* Problems to solve *
**A.** Return the passage of the hash table iterator patch from "The previous commit" to "keys, then remove)." verbatim.
**B.** Resume the hash table iterator patch from the point where it stops.

From d9b71af400a17f2fa761a79cc77288b1d31e5756 Mon Sep 17 00:00:00 2001
From: Ibrar Ahmed <ibrar@pgedge.com>
Date: Thu, 8 Jan 2026 19:41:11 +0500
Subject: [PATCH 2/6] Reduce verbosity of hash table iterator corruption
 comments

The previous commit added extensive documentation explaining the hash
table iterator corruption issue. While thorough, these comments were
overly verbose for production code. This commit condenses them to be
more concise while preserving the essential information: the problem
(calling hash_search HASH_REMOVE during hash_seq_search corrupts the
iterator state), the consequences (crashes, skipped entries), and the
solution (two-pass approach: collect keys, then remove).

Simplified comments in relmetacache_flush, relmetacache_prune, and
reset_channel_stats functions without changing any code logic.
---
 src/spock_functions.c     | 53 ++++------------------------------
 src/spock_output_plugin.c | 61 ++++++++-------------------------------
 2 files changed, 18 insertions(+), 96 deletions(-)

diff --git a/src/spock_functions.c b/src/spock_functions.c
index 84086c47..e4b8908d 100644
--- a/src/spock_functions.c
+++ b/src/spock_functions.c
@@ -3036,66 +3036,25 @@ reset_channel_stats(PG_FUNCTION_ARGS)
 	LWLockAcquire(SpockCtx->lock, LW_EXCLUSIVE);
 
 	/*
-	 * Reset all channel statistics by removing all entries from SpockHash.
-	 *
-	 * CRITICAL: We must not call hash_search(HASH_REMOVE) during iteration
-	 * with hash_seq_search(). The PostgreSQL hash table API maintains
-	 * iteration state in HASH_SEQ_STATUS, which includes:
-	 *
-	 * 1. Current bucket index being scanned
-	 * 2. Pointer to current entry in the bucket's chain
-	 * 3. Pointer to next entry to visit
-	 *
-	 * When hash_search(HASH_REMOVE) is called, it physically removes the
-	 * entry from the hash table, which may:
-	 *
-	 * a) Free the memory pointed to by the iterator's current entry pointer
-	 * b) Reorganize the bucket chain, invalidating the next-entry pointer
-	 * c) Trigger dynamic hash table resizing (if bucket count changes)
-	 * d) Modify bucket links that the iterator depends on for traversal
-	 *
-	 * Any of these consequences breaks the iterator's invariants, leading to:
-	 * - Segmentation faults (accessing freed entry memory)
-	 * - Skipped entries (iterator loses track of position)
-	 * - Duplicate visits (iterator revisits reorganized entries)

* Extracted records *
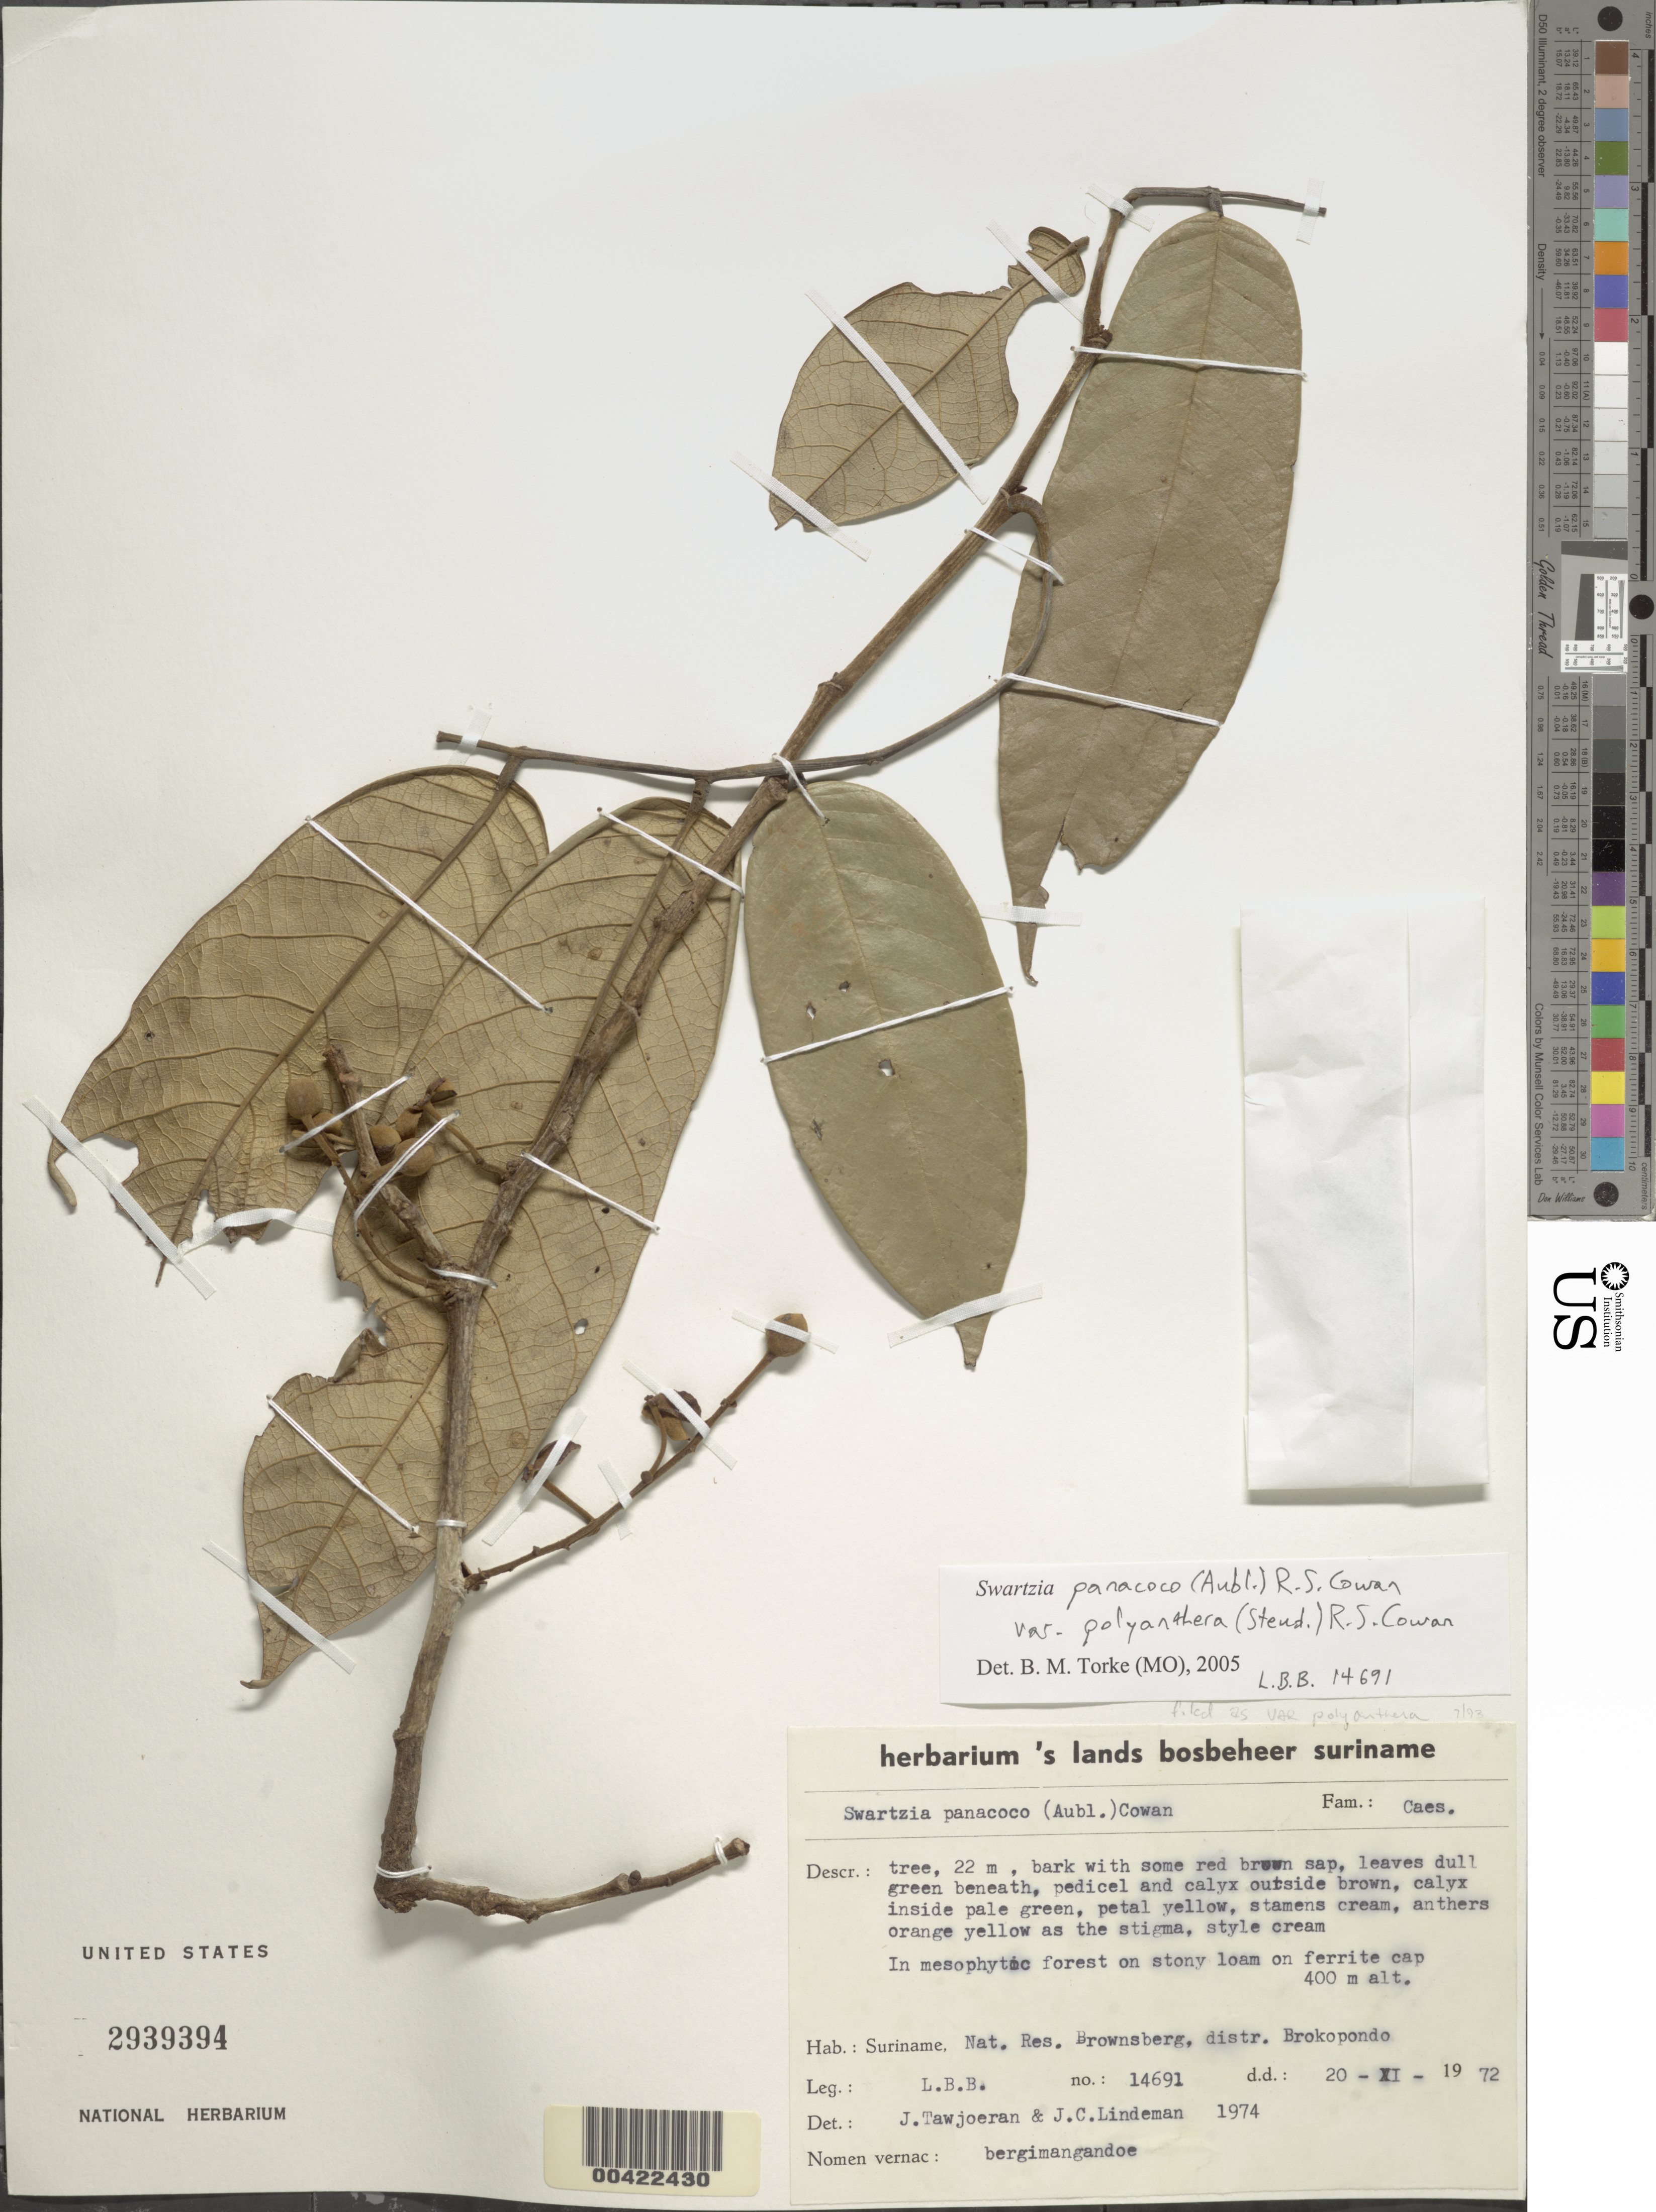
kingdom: Plantae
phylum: Tracheophyta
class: Magnoliopsida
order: Fabales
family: Fabaceae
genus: Swartzia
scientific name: Swartzia panacoco var. polyanthera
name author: (Steud.) R.S. Cowan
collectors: L.B.B.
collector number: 14691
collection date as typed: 20 Nov 1972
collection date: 1972-11-20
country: Suriname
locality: Nat. Res. Brownsberg, Distr. Brokopondo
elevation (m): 400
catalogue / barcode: US 2939394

* Exercise results *
**A.**
The previous commit added extensive documentation explaining the hash
table iterator corruption issue. While thorough, these comments were
overly verbose for production code. This commit condenses them to be
more concise while preserving the essential information: the problem
(calling hash_search HASH_REMOVE during hash_seq_search corrupts the
iterator state), the consequences (crashes, skipped entries), and the
solution (two-pass approach: collect keys, then remove).

**B.**
-	 * - Infinite loops (corrupted chain pointers creating cycles)
-	 *
-	 * The correct and safe pattern used here is:
-	 *
-	 * Pass 1 (Iteration): Scan the entire hash table with hash_seq_search()
-	 *                     while the structure is stable, collecting all keys
-	 *                     into a temporary array. The keys are copied (by
-	 *                     value), so we have no dangling pointers.
-	 *
-	 * Pass 2 (Removal):   After iteration completes and the iterator is no
-	 *                     longer active, remove all entries using the
-	 *                     collected keys. Hash table modifications are now
-	 *                     safe because no iteration is in progress.
-	 *
-	 * Note: We hold LW_EXCLUSIVE lock during both passes to prevent
-	 * concurrent modifications by other processes, ensuring atomicity of the
-	 * reset operation. The two-pass approach only protects against corruption
-	 * from our own modifications during iteration, not concurrent access
-	 * (which the lock handles).
+	 * Cannot call hash_search(HASH_REMOVE) during hash_seq_search iteration
+	 * because removing entries invalidates the iterator state (bucket chain
+	 * pointers, memory references), causing crashes or skipped entries.
+	 * Use two-pass approach: collect keys during iteration, then remove.
 	 */
 	num_entries = hash_get_num_entries(SpockHash);
 	if (num_entries > 0)
 	{
-		/*
-		 * Allocate space for all keys. We copy the entire spockStatsKey
-		 * structure (containing dboid, subid, relid) for each entry.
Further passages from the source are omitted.